FTC to Require More Data Breach Reporting, Security Plan

The Federal Trade Commission (FTC) on Friday announced that an amendment to its Safeguards Rule would require non-banking financial institutions to report certain data breaches and other security events.

The agency’s Safeguards Rule now requires non-banking financial institutions like mortgage brokers, car dealers, accountants, investment advisers, and payday lenders to develop and maintain a comprehensive security program to keep customer data secure. The amendment strengthens changes made to the Safeguards Rule in 2021.

“Companies that are trusted with sensitive financial information need to be transparent if that information has been compromised,” Samuel Levine, director of the FTC’s Bureau of Consumer Protection, said in a statement. “The addition of this disclosure requirement to the Safeguards Rule should provide companies with additional incentive to safeguard consumers’ data.”

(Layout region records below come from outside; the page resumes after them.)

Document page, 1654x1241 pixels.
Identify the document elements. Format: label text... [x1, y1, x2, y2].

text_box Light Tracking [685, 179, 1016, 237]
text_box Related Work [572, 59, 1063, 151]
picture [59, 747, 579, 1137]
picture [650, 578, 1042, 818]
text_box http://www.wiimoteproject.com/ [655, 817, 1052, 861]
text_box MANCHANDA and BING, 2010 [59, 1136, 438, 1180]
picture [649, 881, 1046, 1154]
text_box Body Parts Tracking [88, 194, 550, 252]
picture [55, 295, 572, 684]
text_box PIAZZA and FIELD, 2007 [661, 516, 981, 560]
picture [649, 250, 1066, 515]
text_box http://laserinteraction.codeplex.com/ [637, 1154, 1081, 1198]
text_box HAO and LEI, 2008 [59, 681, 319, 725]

The new amendment requires those companies to report breaches to the FTC no later than 30 days after discovery of a security breach involving data of at least 500 consumers. The companies must also report the exact number of consumers affected or possibly affected.

The requirement becomes effective 180 days after publication of the rule in the Federal Register, the agency noted.

The broadened Safeguards Rule is under the 1999 Gramm-Leach-Bliley Act, which requires certain financial institutions to meet tougher data security requirements to protect consumer data -- as well as the institution’s own sensitive information. The FTC can impose fines on those failing to comply.